§ 练习目标: 请将下列记录中的文字逐行整理成编号列表，空行不计。答案中不要包含图片。

-----

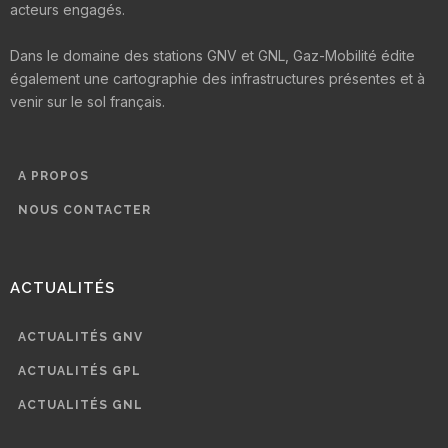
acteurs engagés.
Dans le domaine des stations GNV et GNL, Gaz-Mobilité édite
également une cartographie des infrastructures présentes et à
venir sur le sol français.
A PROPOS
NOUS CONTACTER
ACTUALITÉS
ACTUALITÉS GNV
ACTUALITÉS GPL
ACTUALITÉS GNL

-----

§ 作答内容:
1. acteurs engagés.
2. Dans le domaine des stations GNV et GNL, Gaz-Mobilité édite
3. également une cartographie des infrastructures présentes et à
4. venir sur le sol français.
5. A PROPOS
6. NOUS CONTACTER
7. ACTUALITÉS
8. ACTUALITÉS GNV
9. ACTUALITÉS GPL
10. ACTUALITÉS GNL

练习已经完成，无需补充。